Rendered page images:
——
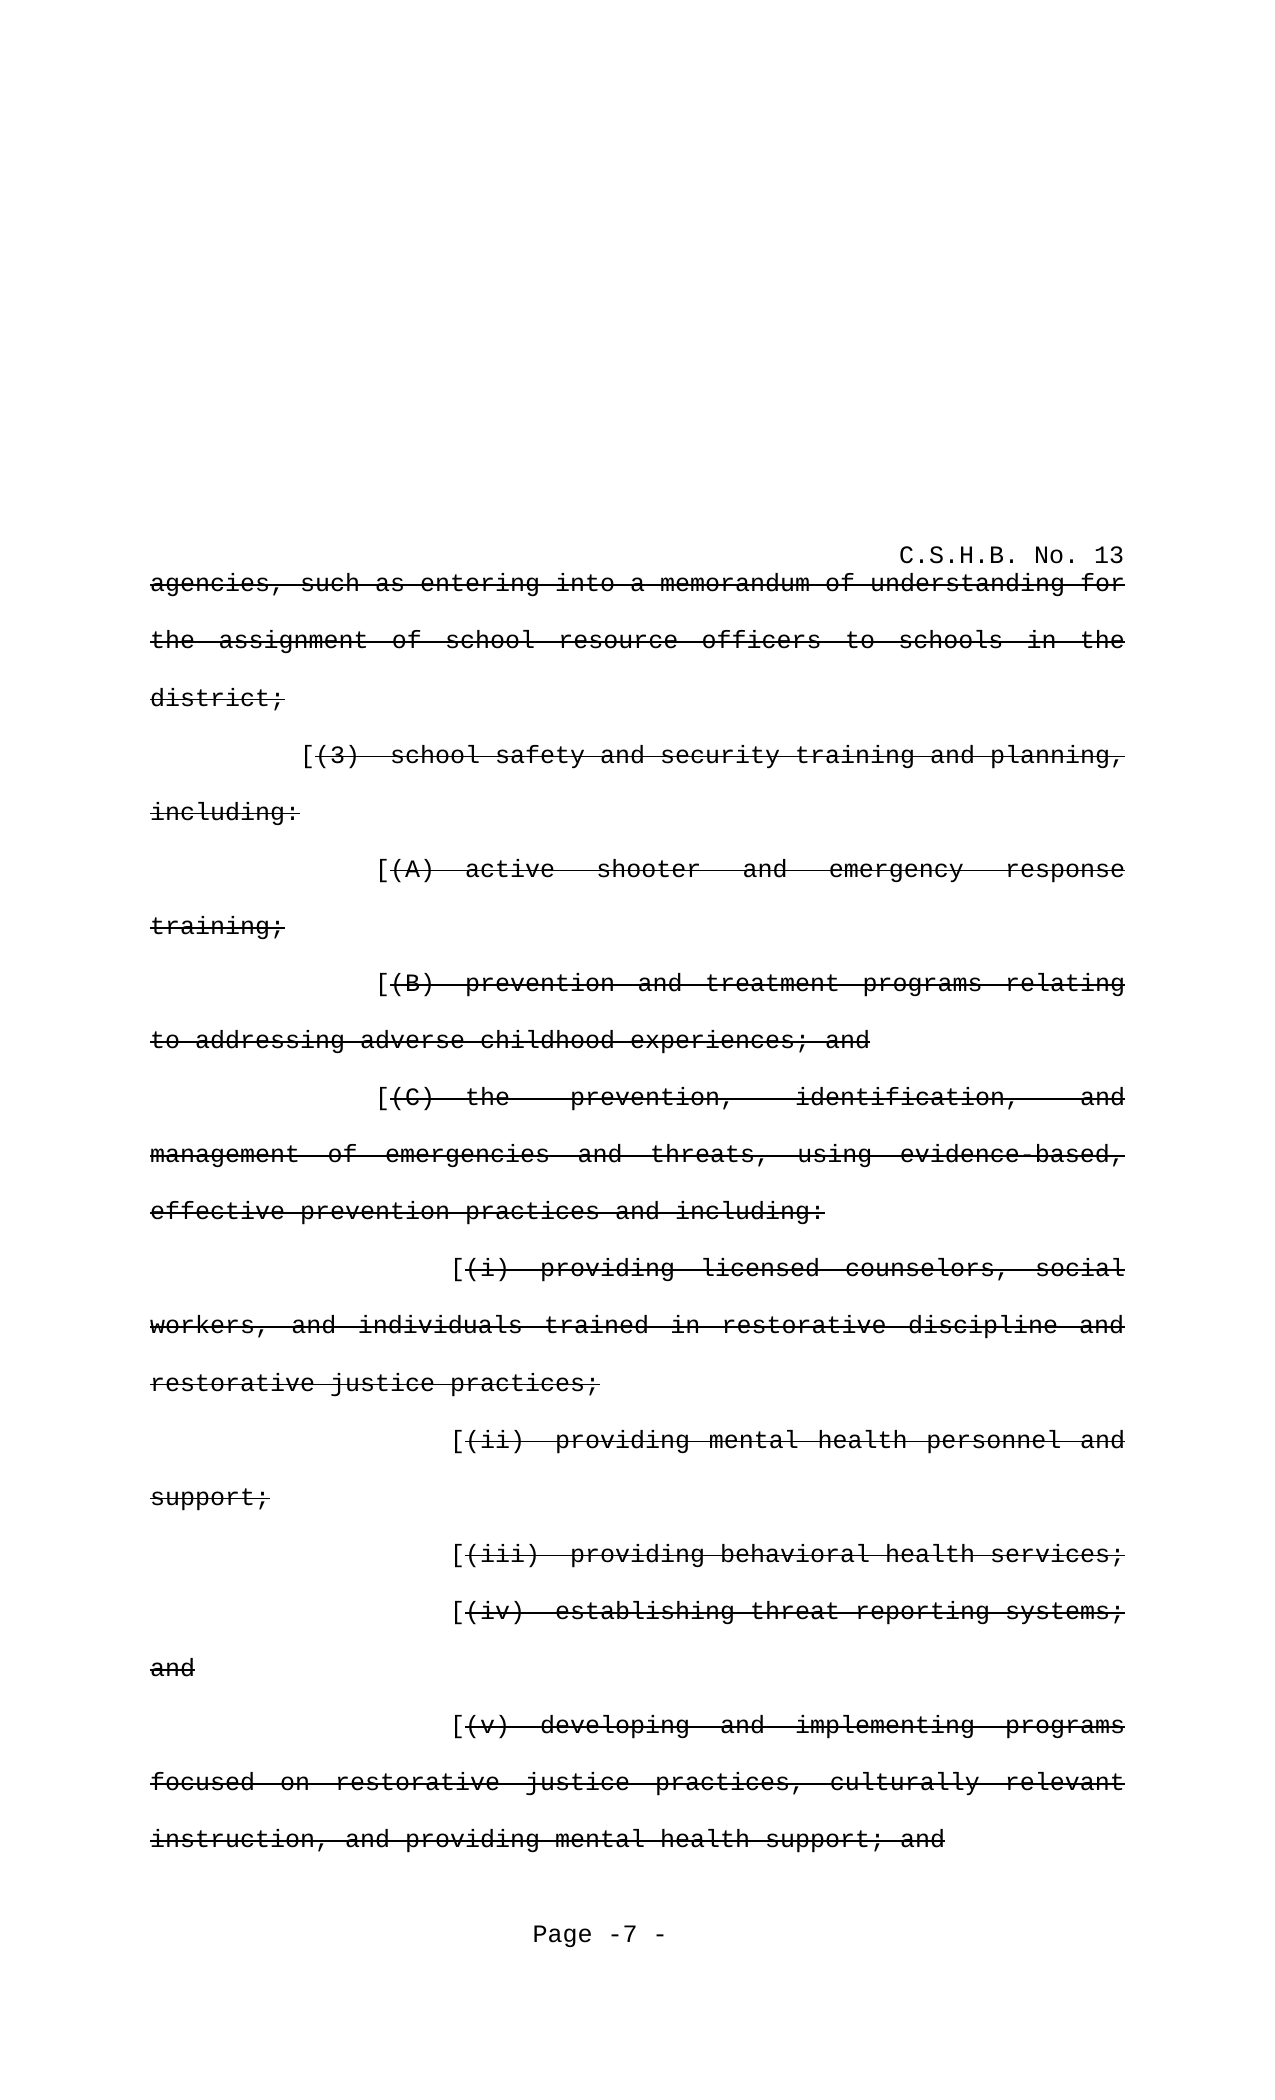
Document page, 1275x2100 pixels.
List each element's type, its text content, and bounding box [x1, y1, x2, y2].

text [(iv) establishing threat reporting systems; and [150, 1598, 1125, 1684]
text [(B) collaborating with local law enforcement agencies, such as entering into a memorandum of understanding for the assignment of school resource officers to schools in the district; [150, 643, 1125, 713]
text [(v) developing and implementing programs focused on restorative justice practices, culturally relevant instruction, and providing mental health support; and [150, 1785, 1125, 1855]
text [(B) prevention and treatment programs relating to addressing adverse childhood experiences; and [150, 970, 1125, 1056]
text [(C) the prevention, identification, and management of emergencies and threats, using evidence-based, effective prevention practices and including: [150, 1084, 1125, 1155]
text [(3) school safety and security training and planning, including: [150, 742, 1125, 828]
text [(B) collaborating with local law enforcement agencies, such as entering into a memorandum of understanding for the assignment of school resource officers to schools in the district; [150, 586, 1125, 641]
text [(v) developing and implementing programs focused on restorative justice practices, culturally relevant instruction, and providing mental health support; and [150, 1712, 1125, 1783]
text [150, 571, 1125, 584]
text [(iii) providing behavioral health services; [150, 1541, 1125, 1570]
text [(i) providing licensed counselors, social workers, and individuals trained in restorative discipline and restorative justice practices; [150, 1328, 1125, 1398]
text [(A) active shooter and emergency response training; [150, 856, 1125, 942]
text [(i) providing licensed counselors, social workers, and individuals trained in restorative discipline and restorative justice practices; [150, 1256, 1125, 1326]
text [(C) the prevention, identification, and management of emergencies and threats, using evidence-based, effective prevention practices and including: [150, 1157, 1125, 1227]
text [(ii) providing mental health personnel and support; [150, 1427, 1125, 1513]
——
**Action item:**
Show me every line in the data above that includes "restorative".

**Your solution:**
text [(v) developing and implementing programs focused on restorative justice practices, culturally relevant instruction, and providing mental health support; and [150, 1785, 1125, 1855]
text [(v) developing and implementing programs focused on restorative justice practices, culturally relevant instruction, and providing mental health support; and [150, 1712, 1125, 1783]
text [(i) providing licensed counselors, social workers, and individuals trained in restorative discipline and restorative justice practices; [150, 1328, 1125, 1398]
text [(i) providing licensed counselors, social workers, and individuals trained in restorative discipline and restorative justice practices; [150, 1256, 1125, 1326]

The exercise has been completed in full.